What you need to do:
Your task is to count the lines of the records that contain "wrong". Answer with the number and nothing else.

Provided entries:
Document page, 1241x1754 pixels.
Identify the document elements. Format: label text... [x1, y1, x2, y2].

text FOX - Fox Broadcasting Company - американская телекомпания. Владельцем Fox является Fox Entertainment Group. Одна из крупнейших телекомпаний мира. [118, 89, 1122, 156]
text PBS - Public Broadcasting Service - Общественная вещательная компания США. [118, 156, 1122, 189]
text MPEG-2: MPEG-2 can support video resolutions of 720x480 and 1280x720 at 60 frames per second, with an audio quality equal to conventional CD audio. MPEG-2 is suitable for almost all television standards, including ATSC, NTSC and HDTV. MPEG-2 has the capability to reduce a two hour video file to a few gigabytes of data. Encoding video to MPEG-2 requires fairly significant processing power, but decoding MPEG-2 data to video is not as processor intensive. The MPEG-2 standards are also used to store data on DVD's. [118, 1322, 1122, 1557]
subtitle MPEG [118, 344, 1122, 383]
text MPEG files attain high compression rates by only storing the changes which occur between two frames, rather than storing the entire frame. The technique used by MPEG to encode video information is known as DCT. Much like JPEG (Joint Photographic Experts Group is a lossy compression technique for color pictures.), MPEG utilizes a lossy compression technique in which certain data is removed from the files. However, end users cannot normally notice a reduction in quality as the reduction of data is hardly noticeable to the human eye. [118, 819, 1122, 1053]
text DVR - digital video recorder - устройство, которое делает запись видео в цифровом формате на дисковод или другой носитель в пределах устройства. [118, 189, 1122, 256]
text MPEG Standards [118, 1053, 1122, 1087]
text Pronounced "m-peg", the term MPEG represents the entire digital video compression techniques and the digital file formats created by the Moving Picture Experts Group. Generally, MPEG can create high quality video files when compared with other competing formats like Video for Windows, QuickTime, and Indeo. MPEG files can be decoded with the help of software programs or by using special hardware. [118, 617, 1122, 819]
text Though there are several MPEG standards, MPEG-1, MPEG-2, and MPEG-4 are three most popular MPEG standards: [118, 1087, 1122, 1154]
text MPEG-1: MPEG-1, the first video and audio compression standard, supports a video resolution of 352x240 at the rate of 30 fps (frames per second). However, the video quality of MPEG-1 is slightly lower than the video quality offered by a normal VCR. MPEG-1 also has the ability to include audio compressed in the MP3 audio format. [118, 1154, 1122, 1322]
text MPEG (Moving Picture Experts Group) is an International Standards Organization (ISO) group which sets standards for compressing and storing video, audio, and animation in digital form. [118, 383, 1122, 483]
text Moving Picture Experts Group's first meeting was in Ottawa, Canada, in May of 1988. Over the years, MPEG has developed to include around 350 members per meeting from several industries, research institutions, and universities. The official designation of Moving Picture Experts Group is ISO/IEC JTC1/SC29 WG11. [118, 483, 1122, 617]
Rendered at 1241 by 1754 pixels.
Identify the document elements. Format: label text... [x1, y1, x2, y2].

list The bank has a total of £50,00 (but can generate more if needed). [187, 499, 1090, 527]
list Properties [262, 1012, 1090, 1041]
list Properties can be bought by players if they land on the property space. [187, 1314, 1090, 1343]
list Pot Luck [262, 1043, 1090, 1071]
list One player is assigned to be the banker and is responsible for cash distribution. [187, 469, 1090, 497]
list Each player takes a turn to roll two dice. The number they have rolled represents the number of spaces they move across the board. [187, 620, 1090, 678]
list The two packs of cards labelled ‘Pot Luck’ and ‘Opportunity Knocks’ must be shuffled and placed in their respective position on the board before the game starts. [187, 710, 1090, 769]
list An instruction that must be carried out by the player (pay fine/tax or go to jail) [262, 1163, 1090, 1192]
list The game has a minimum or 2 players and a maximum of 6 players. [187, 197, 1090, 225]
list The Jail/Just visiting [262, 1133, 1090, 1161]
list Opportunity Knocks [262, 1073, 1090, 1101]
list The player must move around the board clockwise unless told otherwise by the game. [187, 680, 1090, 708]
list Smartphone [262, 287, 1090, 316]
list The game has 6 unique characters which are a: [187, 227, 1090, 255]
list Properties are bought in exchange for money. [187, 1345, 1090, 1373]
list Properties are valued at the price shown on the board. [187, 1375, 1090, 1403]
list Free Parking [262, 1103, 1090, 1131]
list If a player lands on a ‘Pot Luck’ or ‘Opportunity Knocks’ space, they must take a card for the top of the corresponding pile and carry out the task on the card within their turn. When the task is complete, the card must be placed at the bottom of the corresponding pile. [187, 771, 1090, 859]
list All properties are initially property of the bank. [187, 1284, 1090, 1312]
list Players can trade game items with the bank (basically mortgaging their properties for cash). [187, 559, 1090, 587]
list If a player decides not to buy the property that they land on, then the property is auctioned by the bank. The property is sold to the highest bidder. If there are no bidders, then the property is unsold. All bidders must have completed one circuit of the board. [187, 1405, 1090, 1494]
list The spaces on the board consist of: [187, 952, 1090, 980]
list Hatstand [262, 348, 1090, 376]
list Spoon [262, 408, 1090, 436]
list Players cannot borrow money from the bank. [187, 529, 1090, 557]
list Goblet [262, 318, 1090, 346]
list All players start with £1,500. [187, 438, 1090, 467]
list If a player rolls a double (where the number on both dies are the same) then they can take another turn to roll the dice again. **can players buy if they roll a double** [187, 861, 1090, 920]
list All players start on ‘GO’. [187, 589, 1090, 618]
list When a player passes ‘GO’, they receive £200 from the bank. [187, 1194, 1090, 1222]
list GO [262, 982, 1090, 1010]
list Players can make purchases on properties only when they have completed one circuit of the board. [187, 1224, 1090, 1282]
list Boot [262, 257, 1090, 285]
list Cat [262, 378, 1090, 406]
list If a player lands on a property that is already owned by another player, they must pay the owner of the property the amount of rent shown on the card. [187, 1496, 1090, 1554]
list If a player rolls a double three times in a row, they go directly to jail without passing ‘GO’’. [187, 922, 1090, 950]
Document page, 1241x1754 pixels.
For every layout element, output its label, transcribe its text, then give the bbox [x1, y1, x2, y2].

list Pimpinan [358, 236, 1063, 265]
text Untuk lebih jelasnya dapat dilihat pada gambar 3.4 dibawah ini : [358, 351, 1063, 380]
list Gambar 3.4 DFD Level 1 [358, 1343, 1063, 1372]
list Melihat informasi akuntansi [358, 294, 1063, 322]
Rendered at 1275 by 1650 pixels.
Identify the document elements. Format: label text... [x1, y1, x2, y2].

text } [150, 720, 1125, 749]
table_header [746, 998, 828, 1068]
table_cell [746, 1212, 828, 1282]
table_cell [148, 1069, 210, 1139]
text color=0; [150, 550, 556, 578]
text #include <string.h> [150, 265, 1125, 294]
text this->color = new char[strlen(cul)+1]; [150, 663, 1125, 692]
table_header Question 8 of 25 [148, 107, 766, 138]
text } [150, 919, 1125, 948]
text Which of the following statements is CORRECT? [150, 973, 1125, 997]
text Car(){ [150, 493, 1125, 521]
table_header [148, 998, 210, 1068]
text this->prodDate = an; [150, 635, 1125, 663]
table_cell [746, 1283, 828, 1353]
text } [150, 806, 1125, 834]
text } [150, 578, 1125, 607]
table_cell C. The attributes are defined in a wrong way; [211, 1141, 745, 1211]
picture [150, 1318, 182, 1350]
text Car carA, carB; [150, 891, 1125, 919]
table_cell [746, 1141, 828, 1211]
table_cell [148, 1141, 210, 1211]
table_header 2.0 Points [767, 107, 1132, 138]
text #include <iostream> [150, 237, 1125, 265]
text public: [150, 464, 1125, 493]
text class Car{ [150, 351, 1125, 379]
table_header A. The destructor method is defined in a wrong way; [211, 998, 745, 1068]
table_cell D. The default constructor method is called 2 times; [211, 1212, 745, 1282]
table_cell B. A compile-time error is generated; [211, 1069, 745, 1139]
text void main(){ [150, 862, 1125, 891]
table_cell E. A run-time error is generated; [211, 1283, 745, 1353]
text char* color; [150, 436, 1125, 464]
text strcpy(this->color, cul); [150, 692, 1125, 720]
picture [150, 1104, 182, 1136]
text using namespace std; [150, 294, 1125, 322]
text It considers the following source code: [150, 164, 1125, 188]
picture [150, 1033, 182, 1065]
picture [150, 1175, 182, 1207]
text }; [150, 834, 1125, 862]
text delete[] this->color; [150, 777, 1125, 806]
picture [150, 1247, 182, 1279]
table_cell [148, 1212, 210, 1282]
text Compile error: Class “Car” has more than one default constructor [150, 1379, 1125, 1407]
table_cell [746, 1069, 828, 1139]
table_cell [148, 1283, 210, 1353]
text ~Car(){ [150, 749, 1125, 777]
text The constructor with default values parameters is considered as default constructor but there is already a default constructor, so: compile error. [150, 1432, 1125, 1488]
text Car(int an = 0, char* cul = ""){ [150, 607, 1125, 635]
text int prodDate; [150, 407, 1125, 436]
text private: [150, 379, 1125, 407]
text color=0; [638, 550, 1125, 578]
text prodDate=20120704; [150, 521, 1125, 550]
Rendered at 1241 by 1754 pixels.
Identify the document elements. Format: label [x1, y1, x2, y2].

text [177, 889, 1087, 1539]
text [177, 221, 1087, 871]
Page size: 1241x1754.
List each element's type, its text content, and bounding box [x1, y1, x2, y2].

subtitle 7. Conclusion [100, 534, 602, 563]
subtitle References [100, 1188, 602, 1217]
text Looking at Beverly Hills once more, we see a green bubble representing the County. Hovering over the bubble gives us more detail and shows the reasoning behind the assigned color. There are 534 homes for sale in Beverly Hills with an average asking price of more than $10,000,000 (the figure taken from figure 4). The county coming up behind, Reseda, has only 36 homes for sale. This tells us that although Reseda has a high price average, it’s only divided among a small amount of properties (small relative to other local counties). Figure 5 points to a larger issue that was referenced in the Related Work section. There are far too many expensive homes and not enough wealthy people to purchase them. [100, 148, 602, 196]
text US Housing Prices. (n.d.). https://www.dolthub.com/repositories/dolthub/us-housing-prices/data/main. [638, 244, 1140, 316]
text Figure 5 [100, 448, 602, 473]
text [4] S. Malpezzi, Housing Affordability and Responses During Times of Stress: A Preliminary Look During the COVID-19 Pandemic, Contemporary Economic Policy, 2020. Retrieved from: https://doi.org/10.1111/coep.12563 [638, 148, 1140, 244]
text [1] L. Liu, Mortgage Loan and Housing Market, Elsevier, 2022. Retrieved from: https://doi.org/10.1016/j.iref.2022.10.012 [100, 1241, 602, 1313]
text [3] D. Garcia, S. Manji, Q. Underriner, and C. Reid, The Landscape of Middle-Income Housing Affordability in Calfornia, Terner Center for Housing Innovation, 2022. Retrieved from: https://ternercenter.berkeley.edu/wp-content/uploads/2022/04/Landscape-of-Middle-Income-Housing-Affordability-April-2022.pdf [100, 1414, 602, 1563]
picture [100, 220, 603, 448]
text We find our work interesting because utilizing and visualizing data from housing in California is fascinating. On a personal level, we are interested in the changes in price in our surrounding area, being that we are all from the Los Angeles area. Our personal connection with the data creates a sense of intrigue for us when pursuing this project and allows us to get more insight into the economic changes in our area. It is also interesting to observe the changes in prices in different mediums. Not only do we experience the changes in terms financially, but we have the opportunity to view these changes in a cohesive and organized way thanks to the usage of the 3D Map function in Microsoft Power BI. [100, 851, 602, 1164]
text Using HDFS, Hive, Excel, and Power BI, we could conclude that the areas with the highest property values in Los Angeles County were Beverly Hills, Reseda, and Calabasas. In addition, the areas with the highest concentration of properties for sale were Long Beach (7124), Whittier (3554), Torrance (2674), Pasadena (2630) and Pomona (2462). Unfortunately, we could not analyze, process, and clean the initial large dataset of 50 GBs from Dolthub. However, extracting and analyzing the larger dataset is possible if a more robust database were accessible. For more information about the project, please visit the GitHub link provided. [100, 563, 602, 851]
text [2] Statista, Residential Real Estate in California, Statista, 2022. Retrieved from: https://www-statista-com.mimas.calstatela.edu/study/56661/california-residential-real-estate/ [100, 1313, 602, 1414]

Reply:
2